[Records drawn from a dataset]

▬▬▬▬▬▬▬▬▬▬

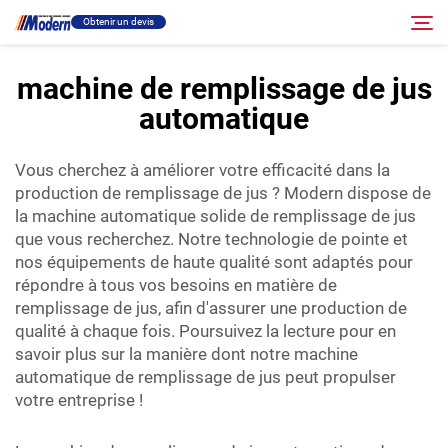
Obtenir un devis
machine de remplissage de jus
automatique
Solution
Rechercher
Vous cherchez à améliorer votre efficacité dans la
Remplissage et emballage
production de remplissage de jus ? Modern dispose de
la machine automatique solide de remplissage de jus
À propos
que vous recherchez. Notre technologie de pointe et
nos équipements de haute qualité sont adaptés pour
répondre à tous vos besoins en matière de
Vidéo
remplissage de jus, afin d'assurer une production de
qualité à chaque fois. Poursuivez la lecture pour en
savoir plus sur la manière dont notre machine
Contact
automatique de remplissage de jus peut propulser
votre entreprise !
Site RU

▬▬▬▬▬▬▬▬▬▬

If a line above holds the string "production", return it as it stands.

◆ RESULT FOR THIS EXERCISE ◆
production de remplissage de jus ? Modern dispose de
remplissage de jus, afin d'assurer une production de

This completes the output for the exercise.